(TEXTO):
La Sociedad Estatal de Participaciones Industriales (SEPI) se encuentra en el centro de una polémica tras la apertura de varias investigaciones judiciales que involucran a sus últimos tres presidentes. Este hecho no puede considerarse una mera coincidencia, ya que todas las pesquisas están relacionadas con presuntos delitos de corrupción vinculados al Partido Socialista Obrero Español (PSOE). A pesar de que los acusados mantienen su presunción de inocencia, el contexto que rodea a la SEPI plantea serias inquietudes sobre la transparencia y la correcta gestión de los fondos públicos en un organismo que maneja miles de millones de euros.
Contexto judicial y político del escándalo
La última presidenta de la SEPI, Belén Gualda, ha sido llamada a declarar como investigada en relación con el rescate de la empresa Tubos Reunidos. El magistrado Santiago Pedraz ha convocado, además, a más de veinte altos cargos de esta entidad y de otras sociedades en las que la SEPI tiene participación. Esta situación refleja la seriedad de las acusaciones, que sugieren un posible uso de la SEPI como un medio para desviar recursos hacia redes corruptas bajo el amparo del PSOE y el Gobierno actual. A pesar de los hechos, el Ejecutivo ha expresado públicamente su confianza en Gualda, lo que ha suscitado críticas por considerarse una irresponsabilidad ante la gravedad de la situación.
Los riesgos de mantener la confianza en líderes investigados
La SEPI es considerada un 'instrumento estratégico' dentro de la política pública del Gobierno en el ámbito empresarial, tal como se menciona en su propia página web. En 2025, la entidad reportó una cifra de negocio de 7.384 millones de euros. Posee mayorías accionarias en catorce empresas significativas, como Correos y Navantia, y participa en un total de más de cien sociedades, lo que le otorga una influencia considerable en la red empresarial española. Ante este contexto, surge una pregunta crítica: ¿es viable que una persona sujeta a investigaciones penales por corrupción siga liderando una institución de tal relevancia? La respuesta parece evidente y necesaria: no es aceptable que se mantenga en esa posición una persona cuya integridad está cuestionada.
Implicaciones de la corrupción estructural en el sistema político
La creciente preocupación por las tramas de corrupción en las que se ha visto involucrado el Gobierno actual destaca un problema estructural que va más allá de los individuos. Acusaciones de un 'sanchismo' que se asemeja a un método de saqueo de las instituciones políticas y regulatorias han comenzado a despertar un debate en la sociedad civil. Esta forma de corrupción, que se expresa en la colocación de aliados en posiciones clave y en la gestión de recursos públicos para beneficiar a redes corruptas, pone en tela de juicio la ética y la responsabilidad en la función pública. Es crucial recordar que, al igual que los partidos políticos, las entidades públicas pueden estar sujetas a responsabilidades penales, lo que subraya la necesidad de garantizar la integridad y la transparencia en su gobernanza.

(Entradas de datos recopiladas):
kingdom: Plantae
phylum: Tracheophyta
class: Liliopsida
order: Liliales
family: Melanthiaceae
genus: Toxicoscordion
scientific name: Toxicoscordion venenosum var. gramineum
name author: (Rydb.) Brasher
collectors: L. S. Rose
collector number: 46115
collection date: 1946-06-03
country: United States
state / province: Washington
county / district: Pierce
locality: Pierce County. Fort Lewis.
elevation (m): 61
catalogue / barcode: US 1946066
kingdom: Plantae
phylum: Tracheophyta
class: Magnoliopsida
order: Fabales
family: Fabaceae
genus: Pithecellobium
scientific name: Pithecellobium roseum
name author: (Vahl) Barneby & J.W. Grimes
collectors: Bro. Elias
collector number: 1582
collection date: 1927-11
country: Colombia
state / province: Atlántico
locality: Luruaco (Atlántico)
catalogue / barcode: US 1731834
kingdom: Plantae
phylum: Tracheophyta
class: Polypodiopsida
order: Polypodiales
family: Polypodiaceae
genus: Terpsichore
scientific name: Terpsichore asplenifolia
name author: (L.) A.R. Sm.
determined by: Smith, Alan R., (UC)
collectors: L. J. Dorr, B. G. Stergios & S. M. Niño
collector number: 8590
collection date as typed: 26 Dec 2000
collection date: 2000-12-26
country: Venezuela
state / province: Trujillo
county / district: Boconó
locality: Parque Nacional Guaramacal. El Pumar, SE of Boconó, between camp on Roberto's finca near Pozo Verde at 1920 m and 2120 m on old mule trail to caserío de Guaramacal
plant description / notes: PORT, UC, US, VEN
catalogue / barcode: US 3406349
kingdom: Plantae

(OBJETIVO): Extrae sin cambios el fragmento del texto sobre la SEPI que comienza en las palabras "Implicaciones de la" y termina después de "en su gobernanza.".

(RESULTADO):
Implicaciones de la corrupción estructural en el sistema político
La creciente preocupación por las tramas de corrupción en las que se ha visto involucrado el Gobierno actual destaca un problema estructural que va más allá de los individuos. Acusaciones de un 'sanchismo' que se asemeja a un método de saqueo de las instituciones políticas y regulatorias han comenzado a despertar un debate en la sociedad civil. Esta forma de corrupción, que se expresa en la colocación de aliados en posiciones clave y en la gestión de recursos públicos para beneficiar a redes corruptas, pone en tela de juicio la ética y la responsabilidad en la función pública. Es crucial recordar que, al igual que los partidos políticos, las entidades públicas pueden estar sujetas a responsabilidades penales, lo que subraya la necesidad de garantizar la integridad y la transparencia en su gobernanza.